New Directions Lecture Series Presents
"Casting Shadows: Speculative Impressions of a Captain Cook Memorial", by Julia Lum.
Thursday, November 19th, 6 p.m.
In mid-June, 2020, in the midst of a movement in defense of Black and Indigenous lives, law enforcement stood duty in Sydney’s Hyde Park to protect the safety of a bronze sculpture: the 1879 memorial to navigator James Cook by Pre-Raphaelite sculptor Thomas Woolner. At that very moment, visitors to the Biennale of Sydney beheld the memorial’s ghostly echo in Shadow on the Land, an excavation and bush burial by Nicholas Galanin (Tlingit/Unangax̂, Sitka, Alaska). An act of future anterior resistance to colonial “discovery” narratives, Galanin’s work imagines an archaeological excavation of the memorial’s shadow.
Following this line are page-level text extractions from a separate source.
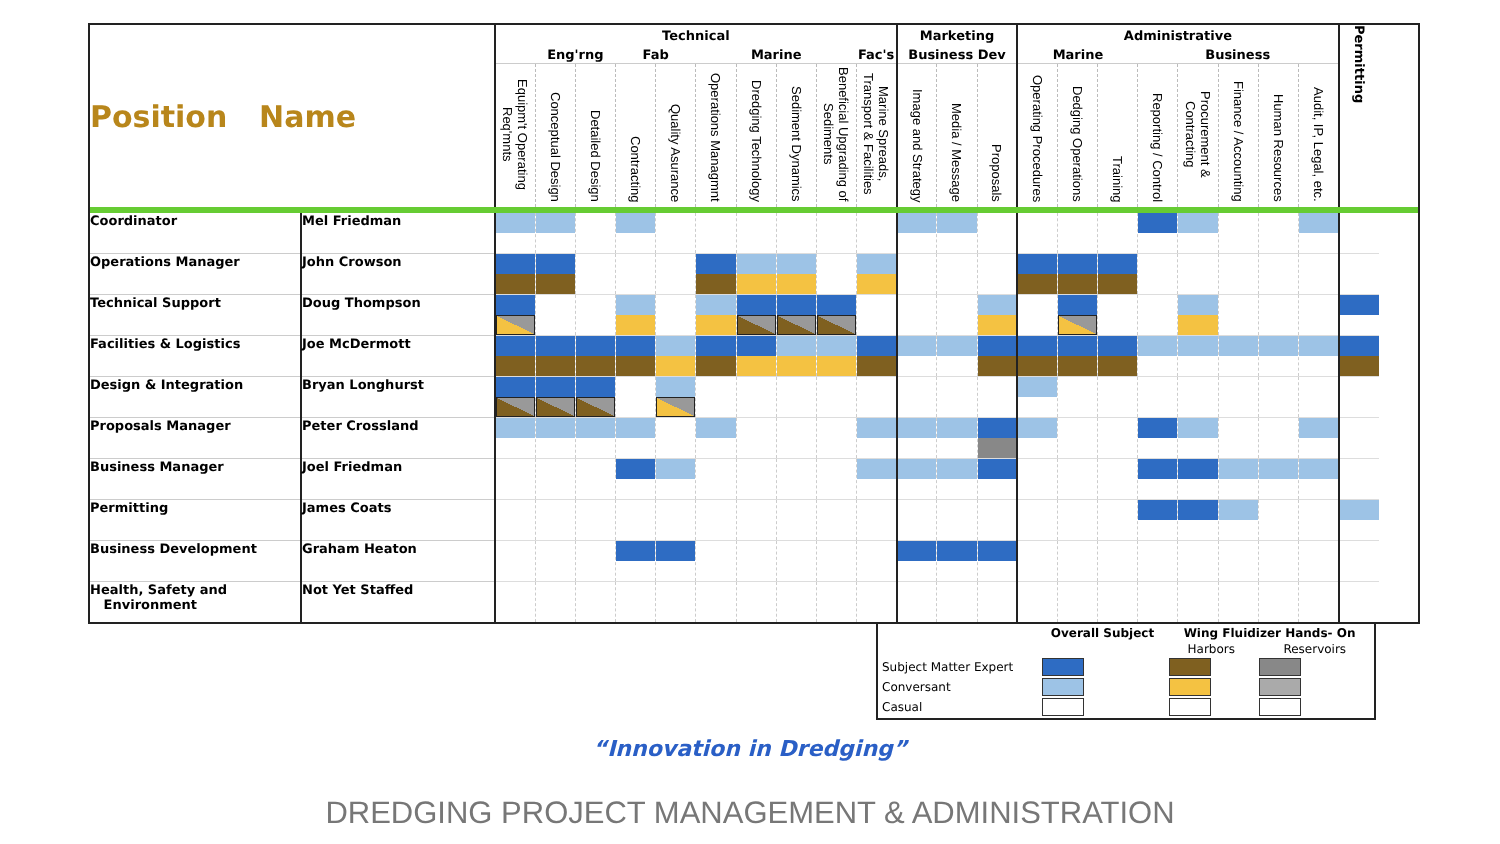| Position Name | | Technical | | | | | | | | | | Marketing | | | Administrative | | | | | | | | Permitting |
| --- | --- | --- | --- | --- | --- | --- | --- | --- | --- | --- | --- | --- | --- | --- | --- | --- | --- | --- | --- | --- | --- | --- | --- |
| | | | Eng'rng | | Fab | | Marine | | | | Fac's | Business Dev | | | Marine | | | Business | | | | | |
| | | Equipm't Operating Req'mnts | Conceptual Design | Detailed Design | Contracting | Quality Asurance | Operations Managmnt | Dredging Technology | Sediment Dynamics | Beneficial Upgrading of Sediments | Marine Spreads, Transport & Facilities | Image and Strategy | Media / Message | Proposals | Operating Procedures | Dedging Operations | Training | Reporting / Control | Procurement & Contracting | Finance / Accounting | Human Resources | Audit, IP, Legal, etc. | |
| Coordinator | Mel Friedman | | | | | | | | | | | | | | | | | | | | | | |
| Operations Manager | John Crowson | | | | | | | | | | | | | | | | | | | | | | |
| Technical Support | Doug Thompson | | | | | | | | | | | | | | | | | | | | | | |
| Facilities & Logistics | Joe McDermott | | | | | | | | | | | | | | | | | | | | | | |
| Design & Integration | Bryan Longhurst | | | | | | | | | | | | | | | | | | | | | | |
| Proposals Manager | Peter Crossland | | | | | | | | | | | | | | | | | | | | | | |
| Business Manager | Joel Friedman | | | | | | | | | | | | | | | | | | | | | | |
| Permitting | James Coats | | | | | | | | | | | | | | | | | | | | | | |
| Business Development | Graham Heaton | | | | | | | | | | | | | | | | | | | | | | |
| Health, Safety and Environment | Not Yet Staffed | | | | | | | | | | | | | | | | | | | | | | |
| | Overall Subject | Wing Fluidizer Hands- On | |
| | | Harbors | Reservoirs |
| Subject Matter Expert | | | |
| Conversant | | | |
| Casual | | | |
“Innovation in Dredging”
DREDGING PROJECT MANAGEMENT & ADMINISTRATION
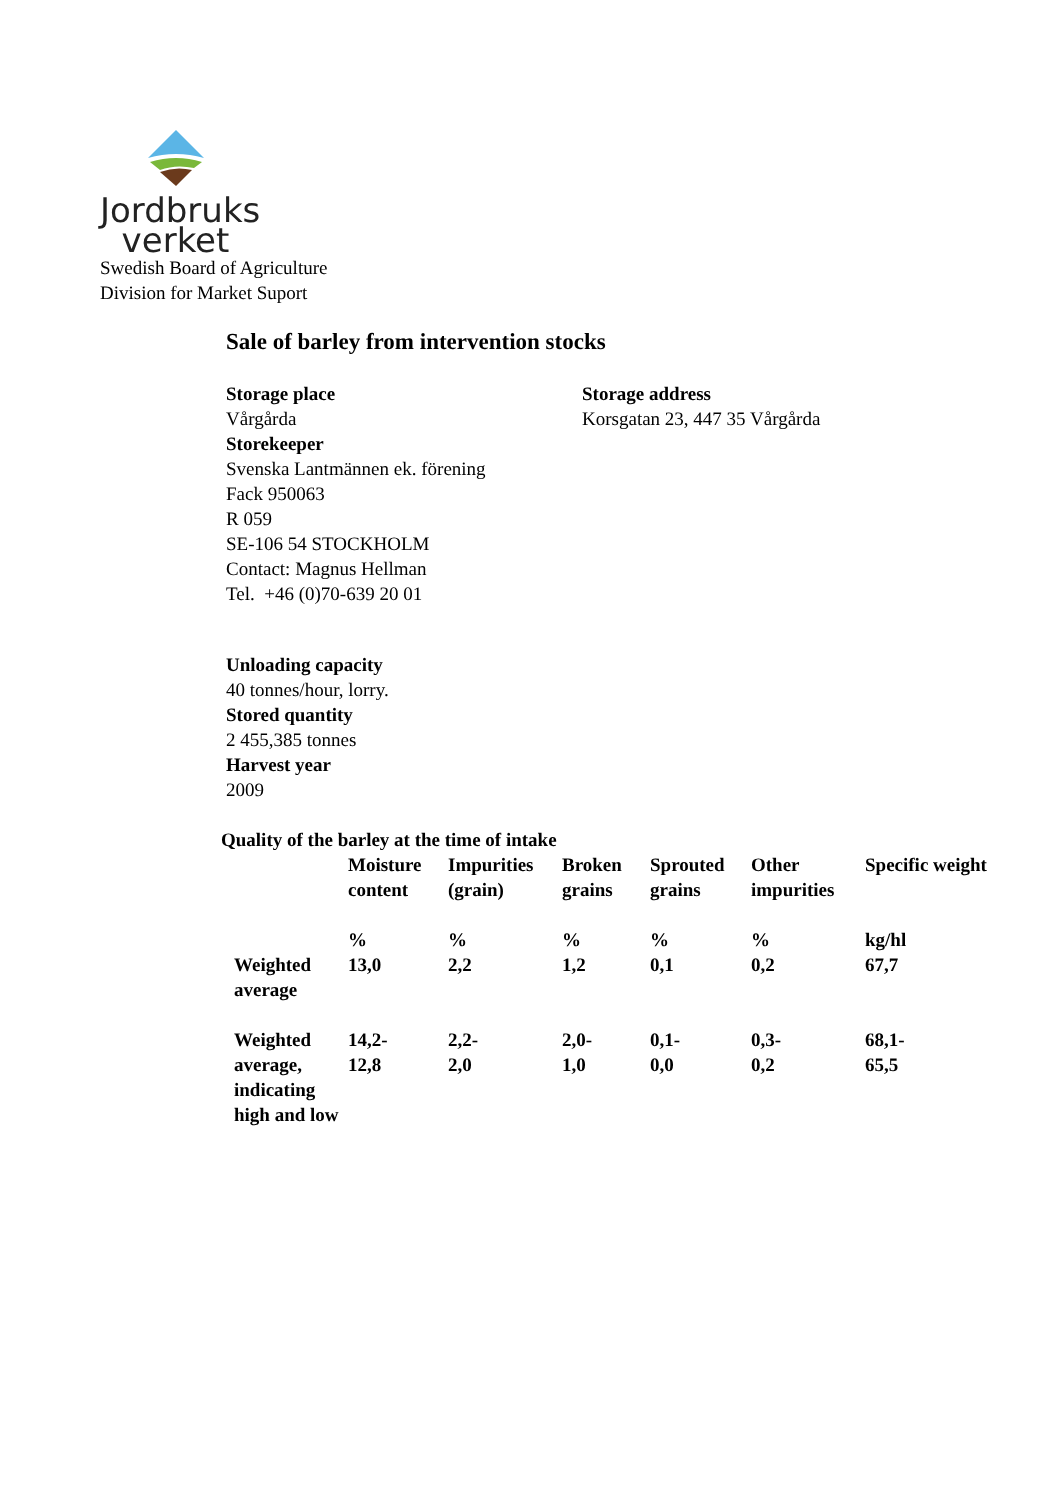Jordbruks
verket
Swedish Board of Agriculture
Division for Market Suport
Sale of barley from intervention stocks
Storage place
Vårgårda
Storage address
Korsgatan 23, 447 35 Vårgårda
Storekeeper
Svenska Lantmännen ek. förening
Fack 950063
R 059
SE-106 54 STOCKHOLM
Contact: Magnus Hellman
Tel. +46 (0)70-639 20 01
Unloading capacity
40 tonnes/hour, lorry.
Stored quantity
2 455,385 tonnes
Harvest year
2009
Quality of the barley at the time of intake
| | Moisture content | Impurities (grain) | Broken grains | Sprouted grains | Other impurities | Specific weight |
| | % | % | % | % | % | kg/hl |
| Weighted average | 13,0 | 2,2 | 1,2 | 0,1 | 0,2 | 67,7 |
| Weighted average, indicating high and low | 14,2- 12,8 | 2,2- 2,0 | 2,0- 1,0 | 0,1- 0,0 | 0,3- 0,2 | 68,1- 65,5 |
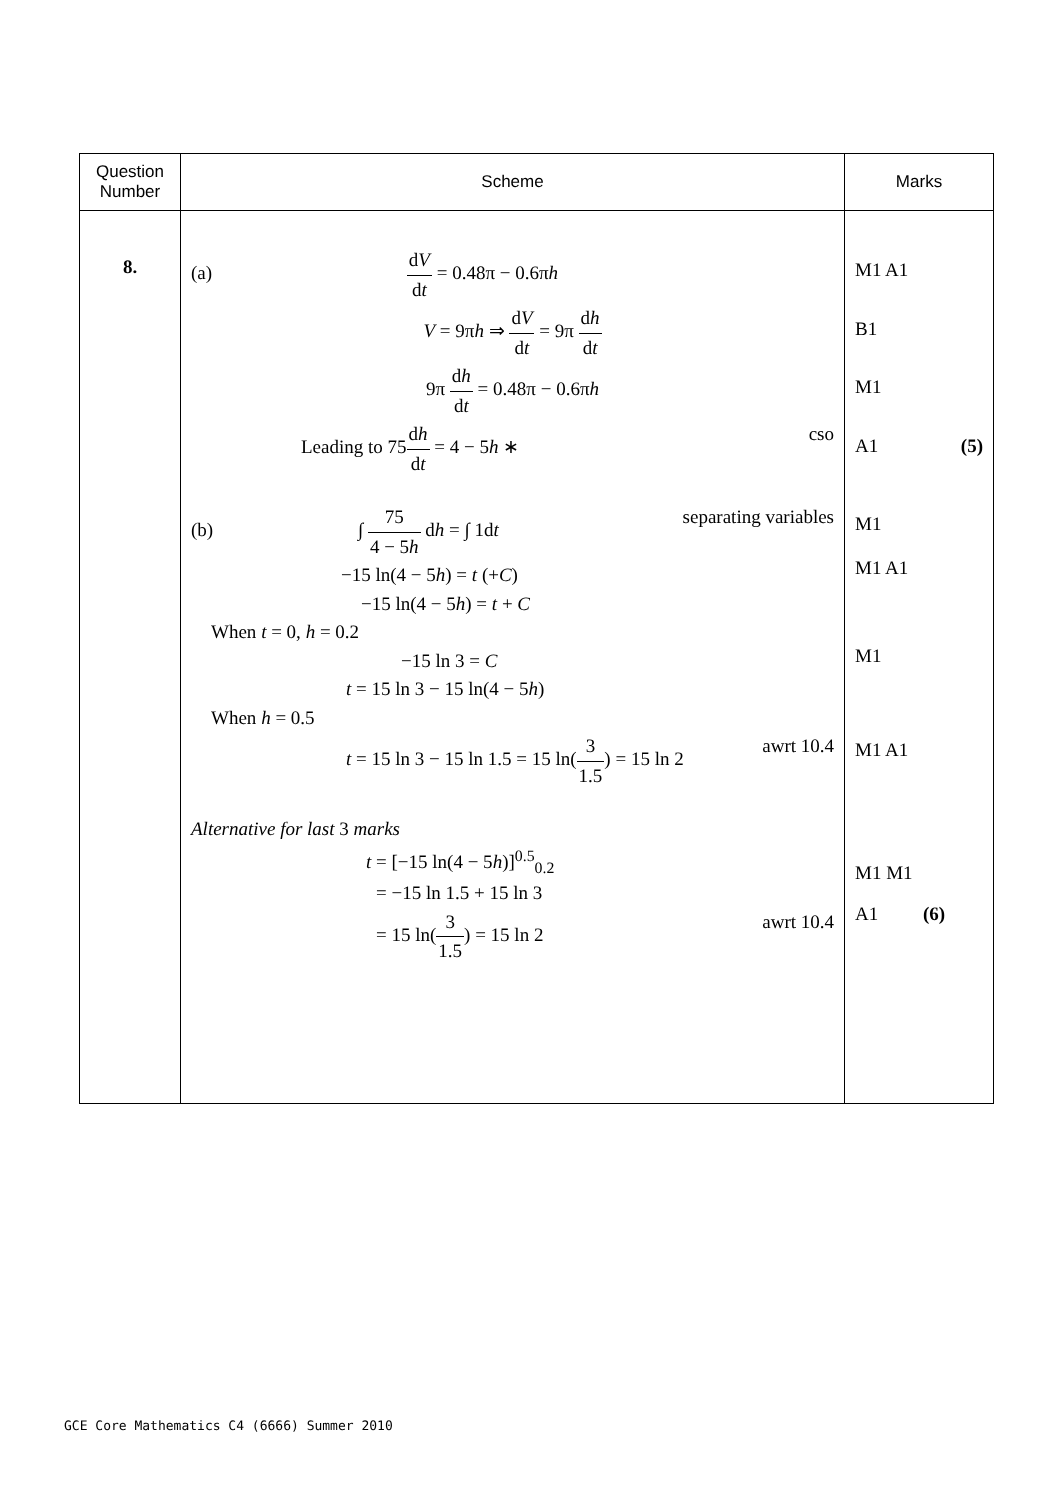| Question Number | Scheme | Marks |
| --- | --- | --- |
| 8. | (a) d V d t = 0.48π − 0.6π h V = 9π h ⇒ d V d t = 9π d h d t 9π d h d t = 0.48π − 0.6π h Leading to 75 d h d t = 4 − 5 h ∗ cso (b) ∫ 75 4 − 5 h d h = ∫ 1d t separating variables −15 ln(4 − 5 h ) = t (+ C ) −15 ln(4 − 5 h ) = t + C When t = 0, h = 0.2 −15 ln 3 = C t = 15 ln 3 − 15 ln(4 − 5 h ) When h = 0.5 t = 15 ln 3 − 15 ln 1.5 = 15 ln( 3 1.5 ) = 15 ln 2 awrt 10.4 Alternative for last 3 marks t = [−15 ln(4 − 5 h )]<sup>0.5</sup><sub>0.2</sub> = −15 ln 1.5 + 15 ln 3 = 15 ln( 3 1.5 ) = 15 ln 2 awrt 10.4 | M1 A1 B1 M1 A1 (5) M1 M1 A1 M1 M1 A1 M1 M1 A1 (6) |
GCE Core Mathematics C4 (6666) Summer 2010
This paper, itself a speculative gesture, describes select episodes in the life history of Woolner’s sculpture by way of its material castings: in bronze, in photography, and in this contemporary earthwork. It asks: how does colonial memory get re-cast?
About the speaker: Julia Lum is Assistant Professor of Art History at Scripps College; her work examines art and visual culture of the eighteenth century to present in Britain and the (former) British empire, with an emphasis on cross-cultural exchange and entanglement in Oceania and North America. Currently, her research centers on landscapes at the intersection of Indigenous and colonial cultural practices.